COLLECTED MATERIAL —
=== Begin Enclosure ===

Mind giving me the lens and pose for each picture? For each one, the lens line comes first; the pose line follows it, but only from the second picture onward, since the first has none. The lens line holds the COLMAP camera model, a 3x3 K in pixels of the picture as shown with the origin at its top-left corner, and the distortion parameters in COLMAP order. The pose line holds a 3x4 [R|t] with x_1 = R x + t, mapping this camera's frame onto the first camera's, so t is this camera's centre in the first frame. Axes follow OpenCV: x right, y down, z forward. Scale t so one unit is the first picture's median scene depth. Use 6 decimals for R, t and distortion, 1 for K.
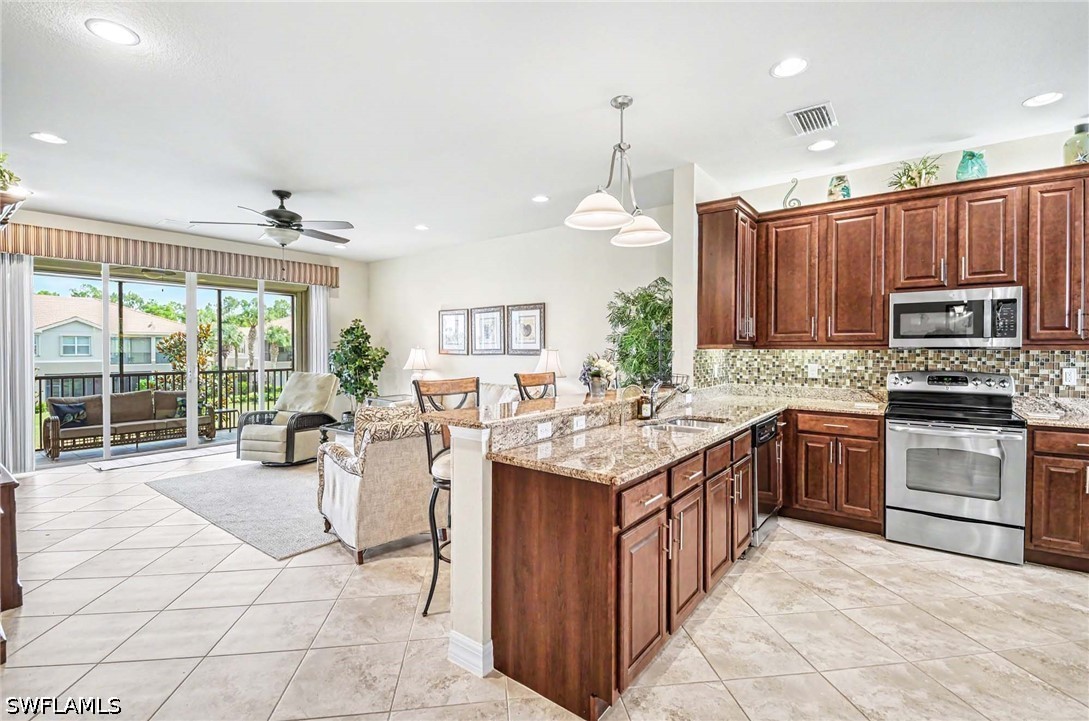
lens RADIAL K [[513.6, 0, 542.9], [0, 513.6, 354.5], [0, 0, 1]] dist [-0.017330, -0.000485]
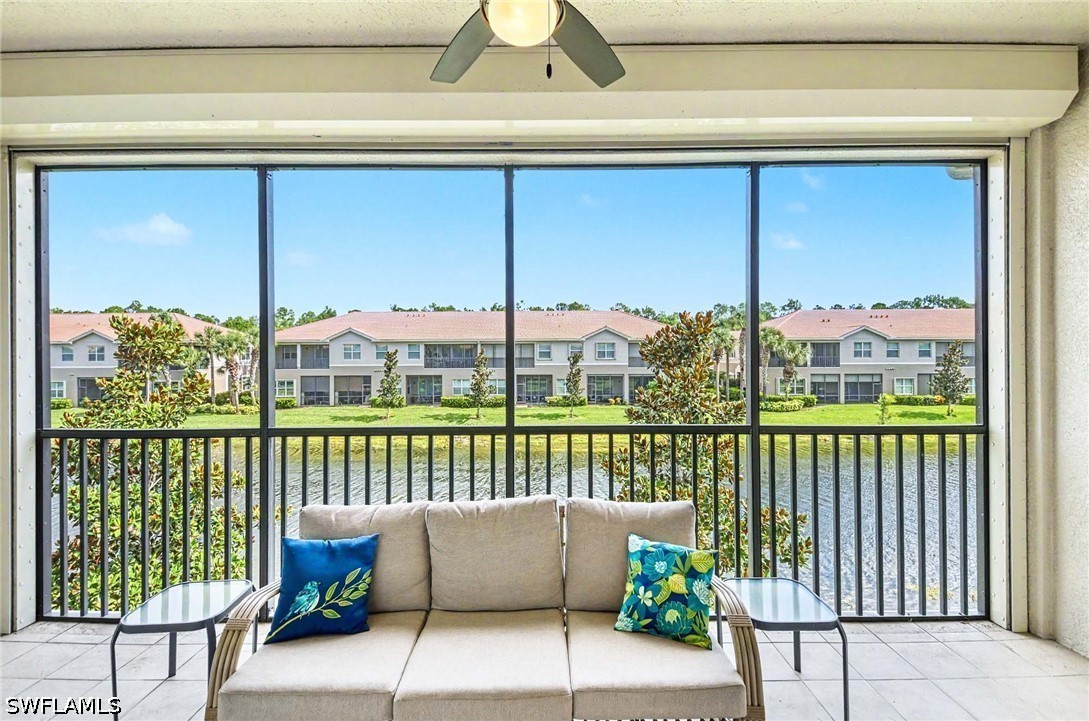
lens RADIAL K [[513.6, 0, 542.9], [0, 513.6, 354.5], [0, 0, 1]] dist [-0.017330, -0.000485]
pose [[0.636819, -0.003275, -0.771006, -0.095038], [-0.002078, 0.999980, -0.005964, -0.001903], [0.771010, 0.005400, 0.636800, 0.139850]]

=== End Enclosure ===

EXERCISE GOAL —
Without the pictures, write out the entire listing exactly.

TASK OUTPUT —
Mind giving me the lens and pose for each picture? For each one, the lens line comes first; the pose line follows it, but only from the second picture onward, since the first has none. The lens line holds the COLMAP camera model, a 3x3 K in pixels of the picture as shown with the origin at its top-left corner, and the distortion parameters in COLMAP order. The pose line holds a 3x4 [R|t] with x_1 = R x + t, mapping this camera's frame onto the first camera's, so t is this camera's centre in the first frame. Axes follow OpenCV: x right, y down, z forward. Scale t so one unit is the first picture's median scene depth. Use 6 decimals for R, t and distortion, 1 for K.
lens RADIAL K [[513.6, 0, 542.9], [0, 513.6, 354.5], [0, 0, 1]] dist [-0.017330, -0.000485]
lens RADIAL K [[513.6, 0, 542.9], [0, 513.6, 354.5], [0, 0, 1]] dist [-0.017330, -0.000485]
pose [[0.636819, -0.003275, -0.771006, -0.095038], [-0.002078, 0.999980, -0.005964, -0.001903], [0.771010, 0.005400, 0.636800, 0.139850]]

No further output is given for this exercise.